YOUR ASSIGNMENT: Reproduce the entries below word for word, leaving out the pictures.

INFORMATION GIVEN:
_ _ _
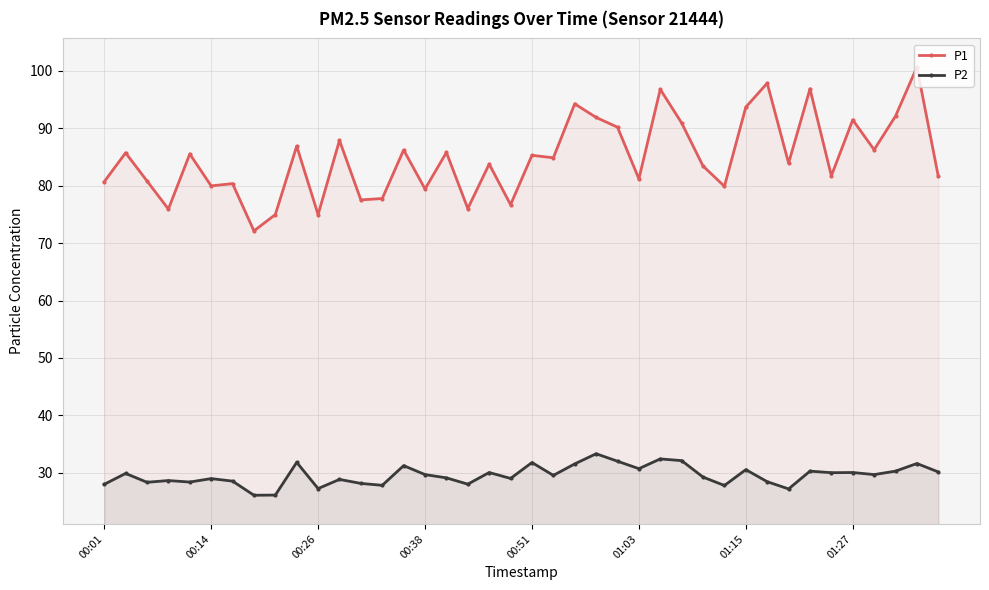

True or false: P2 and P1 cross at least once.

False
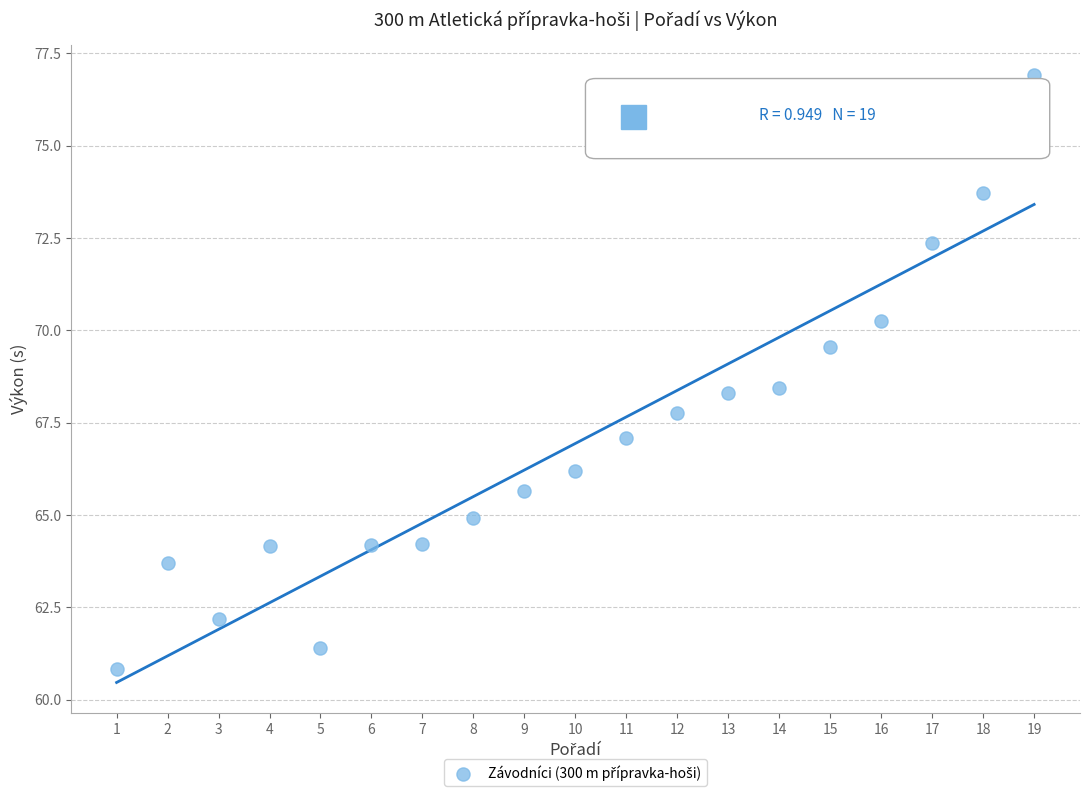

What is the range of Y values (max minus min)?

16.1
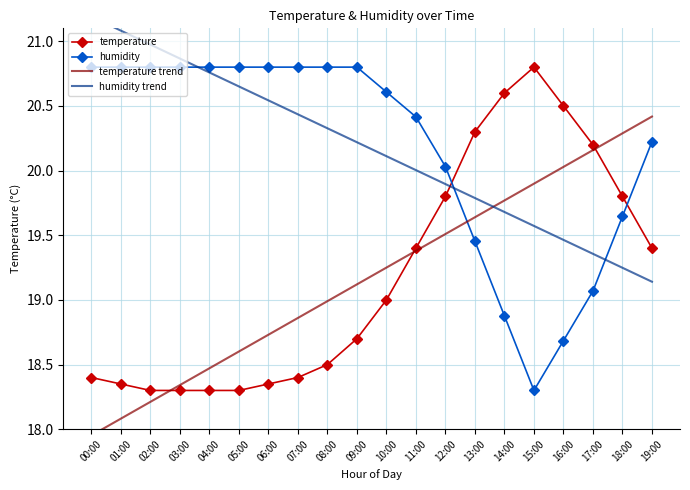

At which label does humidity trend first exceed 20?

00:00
_ _ _
RESULT:
True or false: P2 and P1 cross at least once.

False

What is the range of Y values (max minus min)?

16.1

At which label does humidity trend first exceed 20?

00:00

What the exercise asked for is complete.